The headlines that were leaked to the press after FBI Director Comey’s letter (concerning new emails) displays just how effective Russian psychological operations [PSYOP] has been this election cycle. From what WikiLeaks has leaked in the past year, it would be far more likely that any emails involving Clinton would contain banal banter as they would anything tangentially damning, yet the media and the American populace jumped on the story. As soon as the letter leaked, everyone immediately knew without any evidence that this was damaging. How did this happen?

It began with the first email scandal. While Clinton was wrong to use a private email server, it was far from irregular (Colin Powell had one as well), since there has been no concrete policy regarding cyber security (and more specifically emails) at the State Department; furthermore, while it seems negligent to send emails with classified information, the Classification System in the US government is so convoluted that it’s incredibly common for something to be considered “classified,” even while it’s being reported on, in detail, on the nightly news. So, FBI Director Comey was correct in bringing no criminal charges against Clinton; therefore, the end result of the first email scandal was that Clinton had engaged in something that appeared wrong but had no legal wrongdoing. It’s at this point that Russian hackers and WikiLeaks were used by the Kremlin to descend upon the negative connotations of Clinton’s emails.

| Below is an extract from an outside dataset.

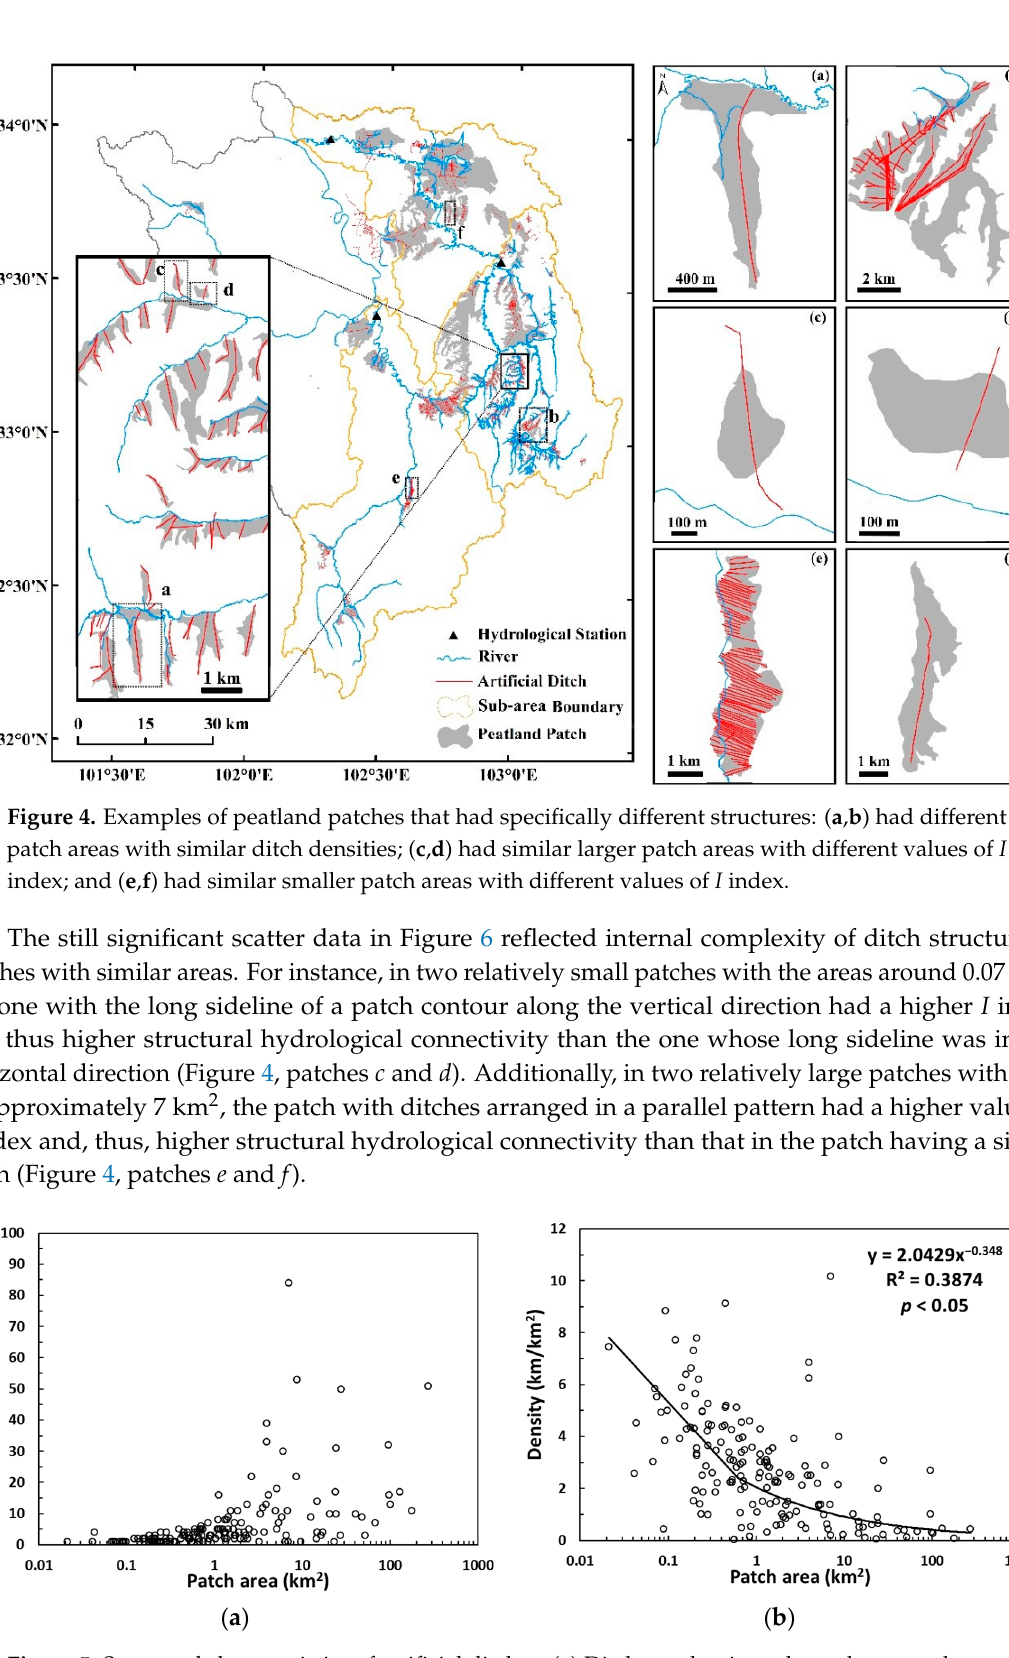
Figure 5. Structural characteristics of artificial ditches. ( a ) Ditch number in each patch vs. patch area; ( b ) ditch density within each patch vs. patch area.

If you go back and look at how the media handled the DNC and Clinton email leaks, it becomes immediately obvious just how intricately the media connected the leaks to the previous email scandal, despite there being no concrete link. In fact, if you talk to anyone about the email scandals, most laypersons will speak of them as connected, rather than independent, entities. The reason for this ties back to Russian PSYOP. The most important part of effective PSYOP is that the target audience needs to believe they’re arriving at conclusions themselves. While it would hardly be a strong test of faith for the Russians to rely on right-wing media to connect the two scandals, what they truly needed was the sections of the American public that wouldn’t pay attention to that branch of media in order to force the connection into the mainstream. The best opportunity was when Bernie Sanders and his followers were complaining about a “rigged” primary system; all WikiLeaks had to do was simply leak the bulk data, allow colluding parties (in this case RT) to pre-select and de-contextualize sections of emails to enforce a narrative, and then wait for their target audience to take the bait.

If you read through the supposedly damning emails, there isn’t a whole lot there. But, if you ask anyone that was a Sanders supporter or a die-hard Republican, they’ll tell you that there most definitely is. It’s typical Russian sleight of hand in the disinformation game: if I tell you that documents back up a narrative you already believe in, you’re not going to read the documents, and even if you do, you won’t do it critically. That’s how we arrived at a point where the American public is collectively wearing the emperor’s new clothes. There’s literally nothing there, yet everyone’s arguing how bad it is – something the polls are reflecting.

If we can take anything away from the email scandals, especially the most recent one, it’s that Russian cyber-warfare is at a far more sophisticated level than previously anticipated. We, as a society, trust so unconditionally, as long as it fits with our pre-existing beliefs. This is why the majority of Trump supporters say the economy is in shambles, even though it’s having a record year, or why Sanders supporters bought so strongly into the idea that subverting the public vote was somehow more democratic (Clinton won the popular vote by 3.7 million with no DNC involvement). What Putin has done is not only helping Trump’s campaign, but shows just how easy it is to sow chaos and discontent in a populace via modernized PSYOP, which is a terrifying prospect for the future.